Motor City Drum Ensemble
Any set that commences with Sun Ra (Door of the Cosmos) and also features Mr. Fingers, Tony Allen, Arthur Russell/Loose Joints, Rhythm & Sound, Detroit producer Robert Hood, and Recloose remixed by Isolee is kind of a no-brainer for us. Motor City Drum Ensemble is the stage name of Stuttgart DJ and producer Danilo Plessow, whose crates are deep with lesser known masterpieces.
Moodymann
As if to remind the house and techno scene that the series still packed power, in 2016 DJ Kicks dropped a mix by Detroit legend Moodymann that, if you haven’t heard, should be a required part of your next house party or home-alone exorcism.
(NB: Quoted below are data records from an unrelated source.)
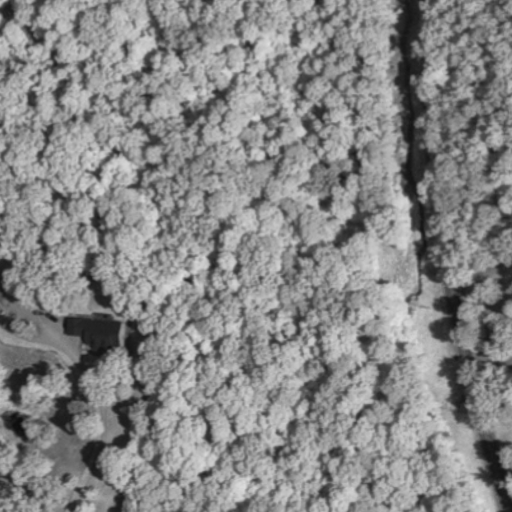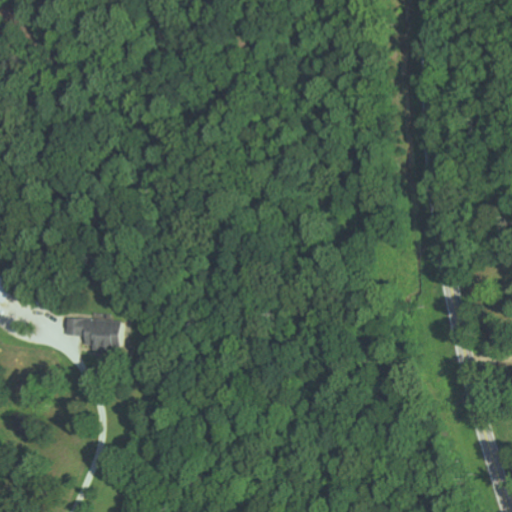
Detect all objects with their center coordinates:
road: (219, 189)
road: (445, 259)
building: (100, 332)
road: (506, 485)
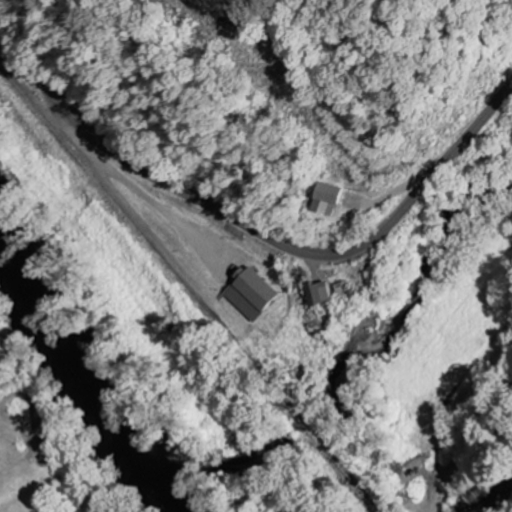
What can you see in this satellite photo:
building: (326, 200)
road: (260, 229)
railway: (189, 290)
building: (250, 294)
building: (318, 294)
river: (86, 365)
road: (468, 451)
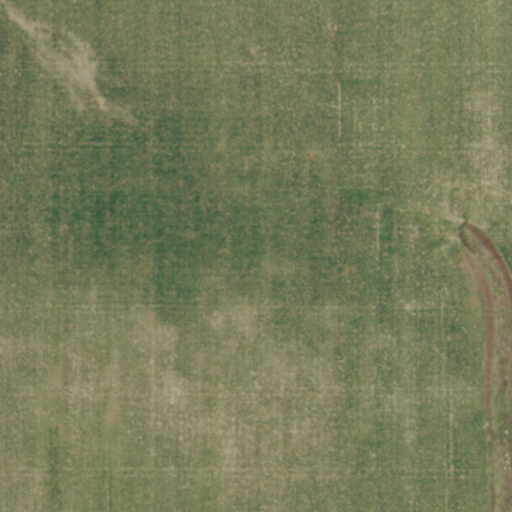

Opening with dusty funk and gradually picking up tempo, Moodymann gets literally deeper as the set progresses, with the bottom-end bass humming with bolt-loosening low frequencies. Along the way he moves through rap, soul, and techno; best, Moodymann selects tracks that, lyrically, are connected through themes including alienation, racism, classism and heartbreak. Included in this masterful mix: Flying Lotus, Nightmares on Wax, Little Dragon, and friend-of-ISC Rich Medina.
Peggy Gou
Gou’s DJ Kicks confirmed her place as one of the most tasteful beat curators, one whose aesthetic draws from the entirety of electronic music. That she opens with Spacetime Continuum is one hint at what’s to come, but like all great DJ Kicks installments, what makes it great is its unpredictability. She cherry-picks a bunch of gems and then arranges them just so, as if the order was preordained and the tracks created for the mix alone. Jams: Gou’s Hungboo, Andrew Weatherall’s remix of Sly & Lovechild, DMX Krew’s acid-drenched track EPR Phenomena and Kode9’s Magnetic City.